China, Japan und die Schweiz, drei Regionen mit langen textilen Traditionen, treten in Kirschblüte & Edelweiss in einen Dialog. Im Mittelpunkt steht die Frage, wie Schweizer Textilentwerfer auf die opulenten Gewebe und Stickereien aus China und Japan reagieren, die seit 1870 im Westen Furore machen.
Die Ausstellung eröffnet mit der Präsentation der handgestickten und gewebten Textilien Asiens aus der Kollektion des Textilmuseums St. Gallen, denen die Schweizer Maschinenstickerei um 1900 gegenüber gestellt wird. Es folgen der japanische katagami-Druck sowie der Glarner Rotdruck als schweizerisches Pendant. Im Anschluss widmet sich die Ausstellung der Frage, wie die Impulse aus Asien ab 1900 das Schweizer Textildesign bis heute beeinflussen. Hinterfragt werden unter anderem die gängigen Klischees, denen nicht nur die Schweizer, sondern auch die Japaner anhängen. Deren Schweiz-Bild findet nach wie vor ihren Ausdruck in den „Japankollektionen“ der Schweizer Textilproduzenten, die zum Abschluss der Ausstellung aktuellen asiatischen Modetrends, insbesondere dem von der Jugend Tokios gepflegten „Harajuku Style“ gegenübergestellt werden, der einen freien und kreativen Mix von Moden und Kulturen propagiert und somit eine zeitgemässe Antwort auf einen globalen Kulturtransfer darstellt, der schon um 1900 wirkte.

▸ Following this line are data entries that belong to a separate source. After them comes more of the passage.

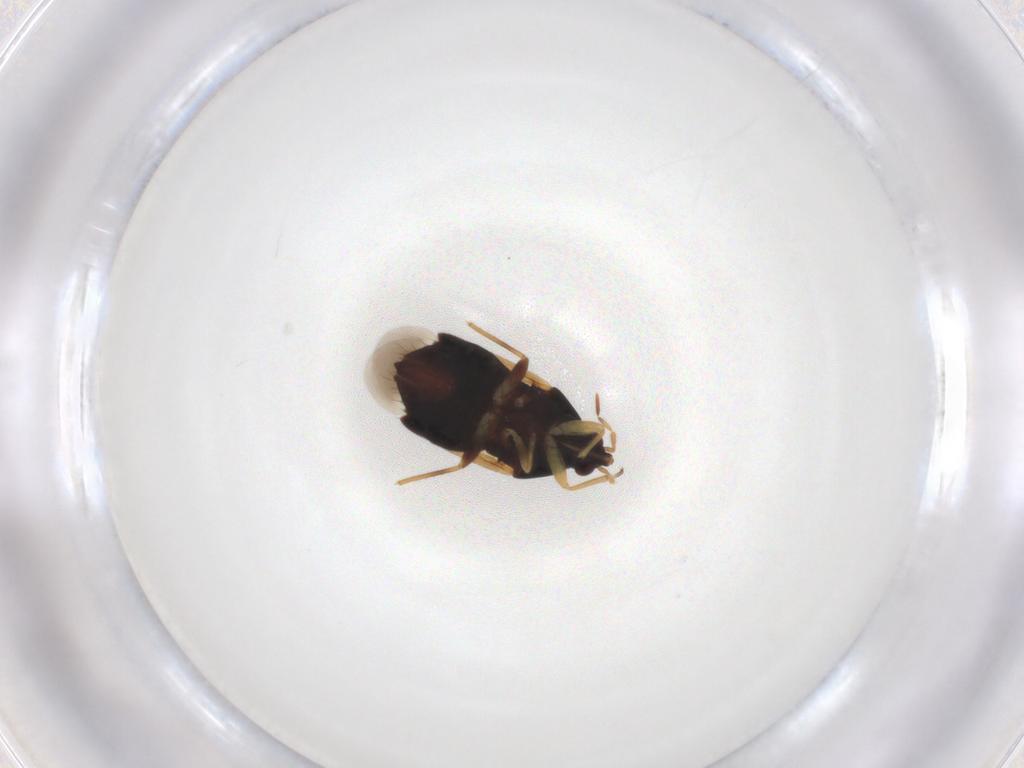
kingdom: Animalia
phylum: Arthropoda
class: Insecta
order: Hemiptera
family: Anthocoridae
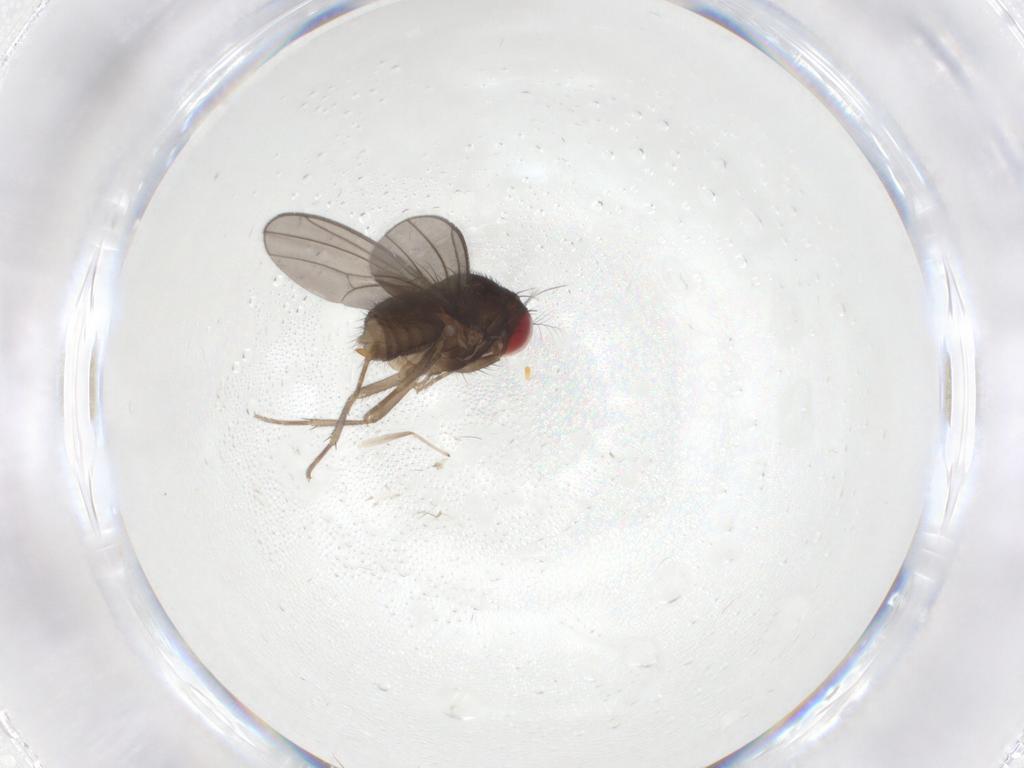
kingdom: Animalia
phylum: Arthropoda
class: Insecta
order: Diptera
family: Drosophilidae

Asienfieber und „Wow“-Effekt
      Das Textilmuseum St. Gallen verdankt seine umfangreiche Asiatika-Sammlung
      dem Asienfieber, dem der Westen spätestens seit der Wiener
      Weltausstellung 1873, an der erstmals auch Japan teilnimmt,
      erliegt. Mode und Raumausstattung verlangen nach Stickereien
      und Gewebe im Stile Asiens, die die Schweizer Textilindustrie
      prompt liefert. In kurzer Zeit legen Textilproduzenten Ende
      des 19. Jahrhunderts Sammlungen asiatischer Textilmuster, Holzschnitte
      und Entwurfszeichnungen an, die ihre eigenen Entwerfer zu Dessins à l’Asie
      inspirieren. Eine Auswahl japanischer und chinesischer Stickereien
      und Gewebe aus diesen Sammlungen bildet den Auftakt der Ausstellung.
      Neben zahlreichen Musterstücken, Wandbehängen und
      Kleidungsfragmenten wie Ärmelbändern sind buddhistische
    Textilien wie Priestermäntel und Altardecken zu sehen.

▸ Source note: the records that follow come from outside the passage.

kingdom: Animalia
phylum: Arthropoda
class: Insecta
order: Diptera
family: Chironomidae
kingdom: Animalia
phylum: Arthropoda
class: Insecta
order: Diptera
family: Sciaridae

Als „in Vergessenheit geratenen Schatz“ bezeichnet Michèle Grieder die Exponate. Die Zürcher Kunsthistorikerin, spezialisiert auf ostasiatische Textilien, beschäftigte sich im Vorfeld der Ausstellung ein Jahr lang mit den Objekten, die 100 Jahre im Depot des Museums ruhten. Als Vorlagen- und Mustersammlung weist die Sammlung einen ganz eigenen Charakter auf – „voller Überraschungen“, hält Grieder fest.

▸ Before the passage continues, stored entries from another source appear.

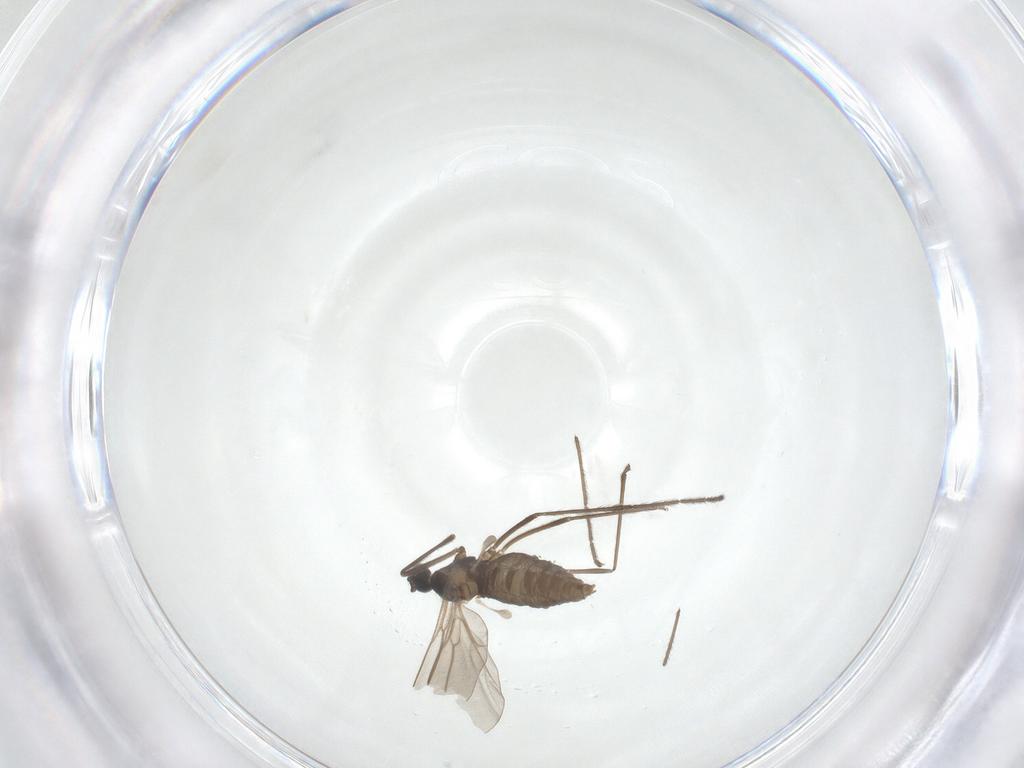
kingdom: Animalia
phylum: Arthropoda
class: Insecta
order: Diptera
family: Cecidomyiidae
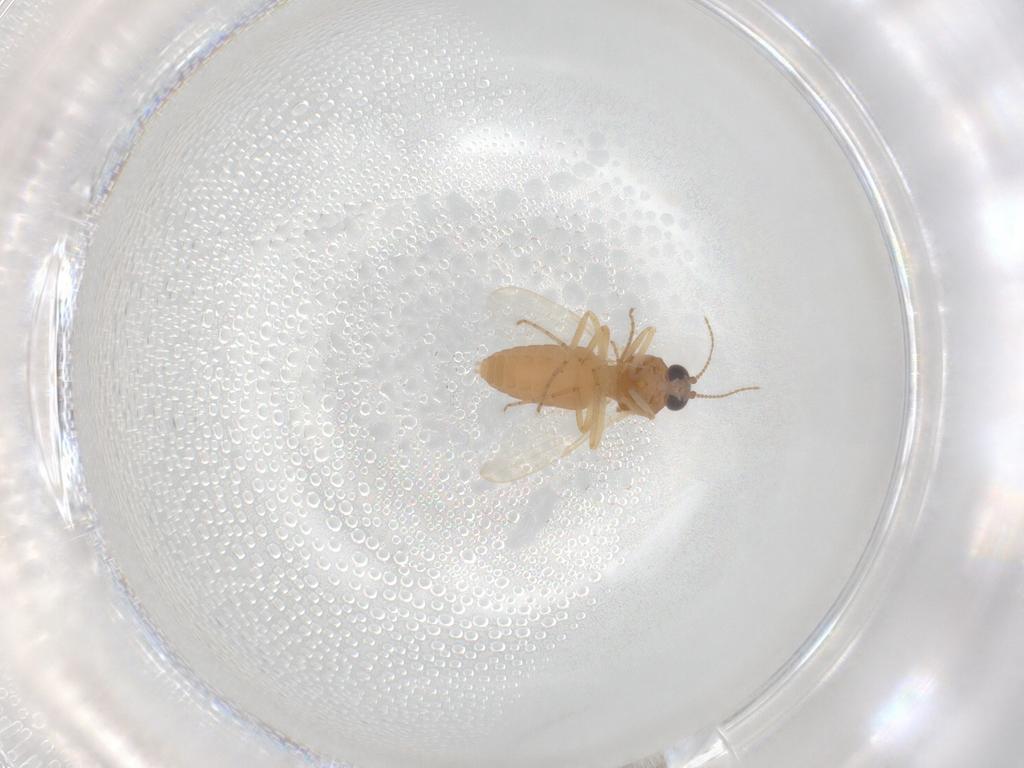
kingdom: Animalia
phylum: Arthropoda
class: Insecta
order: Diptera
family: Ceratopogonidae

Die Textildesignerin Annina Weber spricht von einem „Wow“-Effekt, den diese exotischen Stücke bei den Entwerfern am Ende des 19. Jahrhunderts ausgelöst haben müssen. Der Schwung und die Farbigkeit der Darstellung sowie der für Europäer ungewohnte Blick auf die Natur führen zu einem nachhaltigen Wandel im Schweizer Textildesign. Geschickte Entwerfer adaptieren die japanischen und chinesischen Motive für die maschinelle Produktion. Schweizer Weber und Sticker beliefern den Weltmarkt mit „Asiatischem“. Auch an „urtypisch“ Schweizerischem wie dem Edelweiss geht der asiatische Impuls nicht spurlos vorüber: Neben den neuen Motiven zieht auch ein neuer Schwung in die Darstellung altbekannter Formen ein, der sich bis heute in Schweizer Textilien nachweisen lässt.
Profanes Werkzeug – begehrtes Sammlerobjekt
      Einen eigenen Raum widmet Kirschblüte & Edelweiss den
      katagami-Druckschablonen. Sie dienen der Herstellung hochwertiger
      Seiden- und Baumwolldruckstoffe, sogenannter katazome. Es handelt
      sich also um japanische Textildruckwerkzeuge vergleichbar den
      Holzmodeln, die für den Glarner Druck verwendet wurden.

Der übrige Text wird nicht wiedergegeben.